The Changs read an advertisement from First Colonial Bank regarding saving certificates. The advertisement stated that a depositor could deposit a certain amount, receive a gift, and receive a certain amount at the certificate’s maturity in three and one half years. The Changs made a deposit of $14,000 as the advertisement specified, and they received the promised gift. After maturity, however, the bank gave them only $18,823, rather than the $20,136 promised in the advertisement. First Colonial explained that the advertisement contained a typographical error, so that a $15,000 investment was required to receive the greater sum. The Changs filed suit to recover the difference, claiming that the parties had a binding contract. Explain whether the Changs should prevail on this claim.

Definition

In this case, Chang v. First Colonial Savings Bank, 410 S.E.2d 928 (1991), the court ruled for the Changs. Although an advertisement ordinarily does not constitute an offer that can be accepted for a binding contract, in this instance the advertisement was clear, definite, and explicit. The court also emphasized that the bank had not informed the Changs about the typographical error until after it had used their money for more than three years. In these circumstances, the court would hold the bank to fulfill the terms of the advertisement.

Term

Marino Consultants sent Delpaq Computer Corporation a purchase order for 100 computers at the advertised price, and this order made no mention of warranties. Delpaq responded with a confirmation that accepted the order and contained detailed terms, including one that stated that the company made “no warranties of any kind.” Marino representatives did not closely read the corporation and did nothing further.
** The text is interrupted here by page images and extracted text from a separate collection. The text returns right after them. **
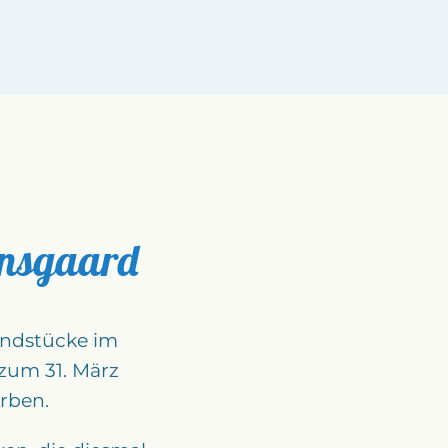
onsgaard
undstücke im
zum 31. März
rben.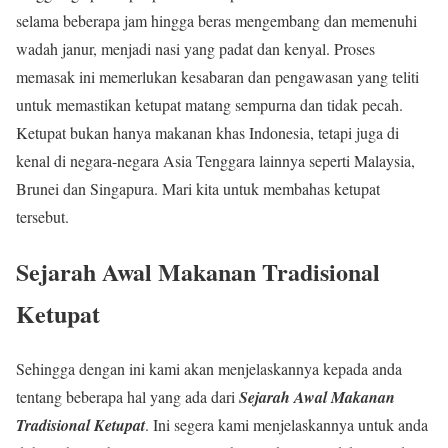
selama beberapa jam hingga beras mengembang dan memenuhi
wadah janur, menjadi nasi yang padat dan kenyal. Proses
memasak ini memerlukan kesabaran dan pengawasan yang teliti
untuk memastikan ketupat matang sempurna dan tidak pecah.
Ketupat bukan hanya makanan khas Indonesia, tetapi juga di
kenal di negara-negara Asia Tenggara lainnya seperti Malaysia,
Brunei dan Singapura. Mari kita untuk membahas ketupat
tersebut.
Sejarah Awal Makanan Tradisional
Ketupat
Sehingga dengan ini kami akan menjelaskannya kepada anda
tentang beberapa hal yang ada dari
Sejarah Awal Makanan
Tradisional Ketupat
. Ini segera kami menjelaskannya untuk anda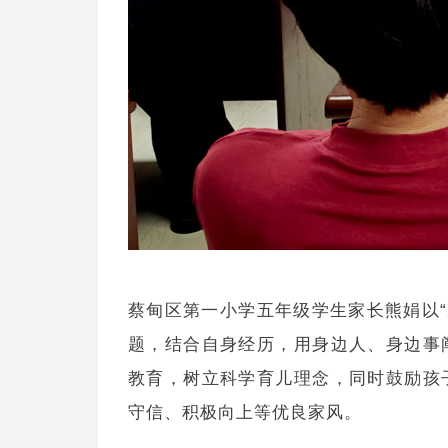
蔡甸区第一小学五年级学生家长熊娟以“
题，结合自身经历，用身边人、身边事
教育，树立科学育儿理念，同时鼓励孩
守信、积极向上等优良家风。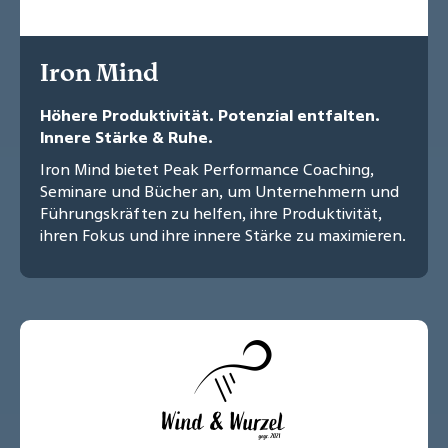
Iron Mind
Höhere Produktivität. Potenzial entfalten.
Innere Stärke & Ruhe.
Iron Mind bietet Peak Performance Coaching,
Seminare und Bücher an, um Unternehmern und
Führungskräften zu helfen, ihre Produktivität,
ihren Fokus und ihre innere Stärke zu maximieren.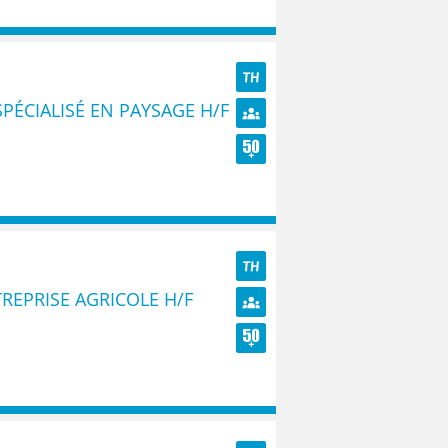
TH
PÉCIALISÉ EN PAYSAGE H/F
Diversité
Seniors
TH
REPRISE AGRICOLE H/F
Diversité
Seniors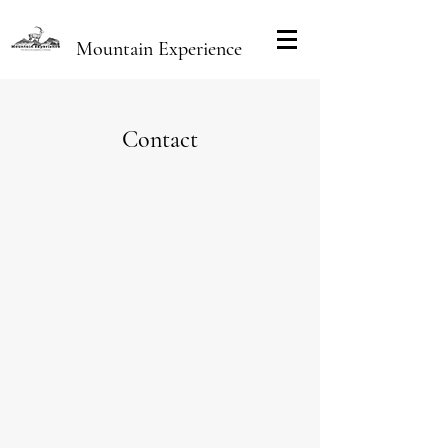
Mountain Experience
Contact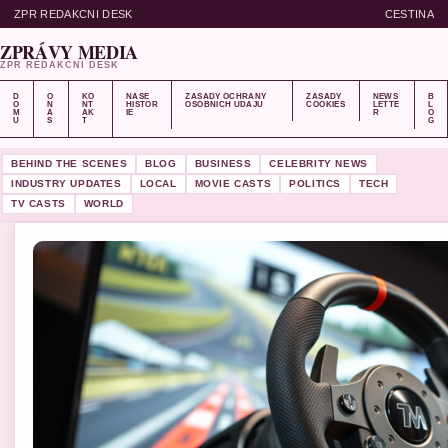
ZPR REDAKCNI DESK
CESTINA
ZPRÁVY MEDIA
ZPR REDAKCNI DESK
D
O
KO
NASE
ZASADY OCHRANY
ZASADY
NEWS
B
O
N
NT
HISTOR
OSOBNICH UDAJU
COOKIES
LETTE
L
M
A
AK
IE
R
O
U
S
T
G
BEHIND THE SCENES
BLOG
BUSINESS
CELEBRITY NEWS
INDUSTRY UPDATES
LOCAL
MOVIE CASTS
POLITICS
TECH
TV CASTS
WORLD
Soon after the purchase, twenty of the computers suffered major hard drive failures. Marino sought to recover damages, but Delpaq sought to rely on the absence of warranties. Did the parties have a contract, and if so, what are its terms?

Definition

Although Delpaq’s confirmation contained additional terms, this fact does not make it a counteroffer. Assuming that the parties intended to make a deal, there is a contract. The additional terms, including the disclaimer of warranties, presumptively become part of the contract, since Marino did not promptly object. However, such additional terms do not become part of the contract if they make a material alteration in the offer. Elimination of all warranties is so substantial that it would probably be held to be such an alteration, so the disclaimer would not become part of the contract. Thus, the contract contains no warranty term, but Marino may rely on the implied warranties contained in the Uniform Commercial Code.